## Task description
The entries below should be repeated exactly, with no pictures carried over.

===

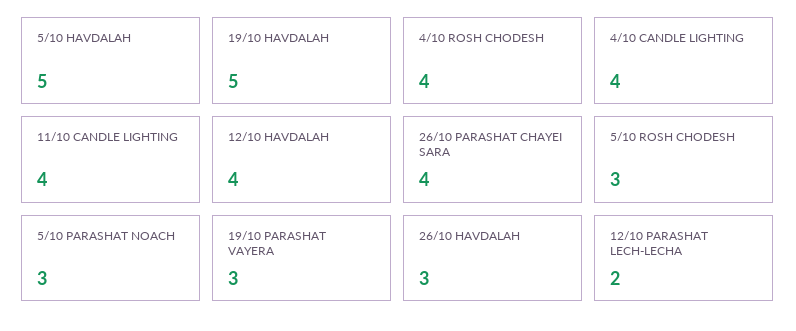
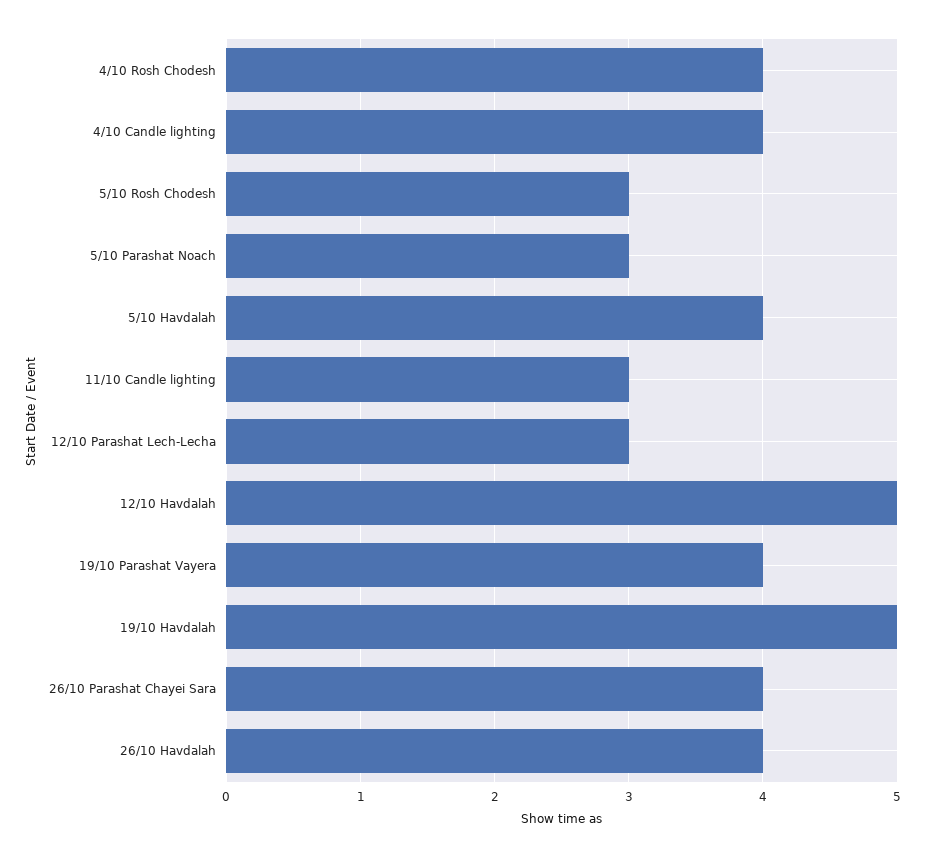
5/10 HAVDALAH: 5 -> 4
11/10 CANDLE LIGHTING: 4 -> 3
12/10 HAVDALAH: 4 -> 5
19/10 PARASHAT VAYERA: 3 -> 4
26/10 HAVDALAH: 3 -> 4
12/10 PARASHAT LECH-LECHA: 2 -> 3

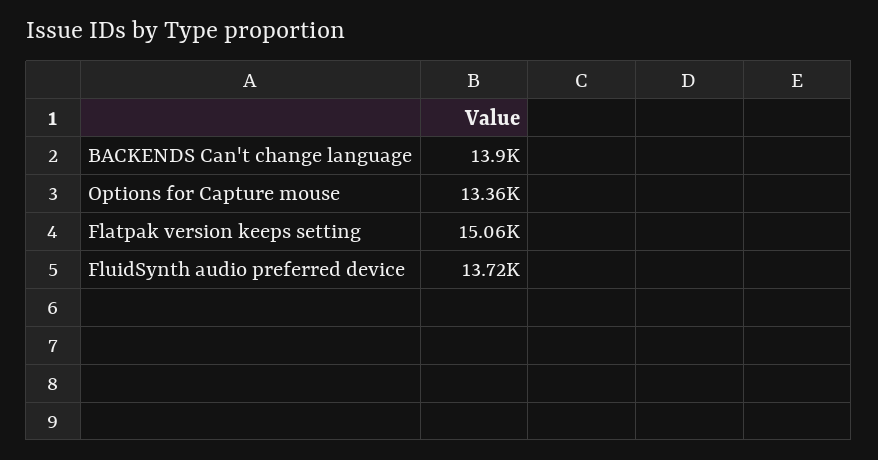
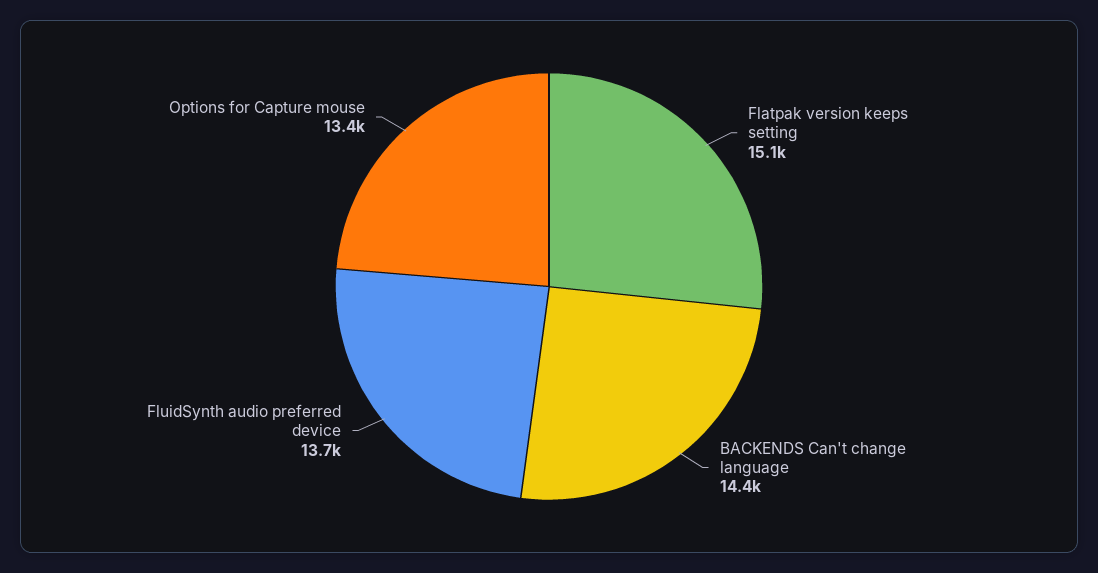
BACKENDS Can't change language: 13900 -> 14400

===

## Answer to this task
5/10 HAVDALAH: 5 -> 4
11/10 CANDLE LIGHTING: 4 -> 3
12/10 HAVDALAH: 4 -> 5
19/10 PARASHAT VAYERA: 3 -> 4
26/10 HAVDALAH: 3 -> 4
12/10 PARASHAT LECH-LECHA: 2 -> 3

BACKENDS Can't change language: 13900 -> 14400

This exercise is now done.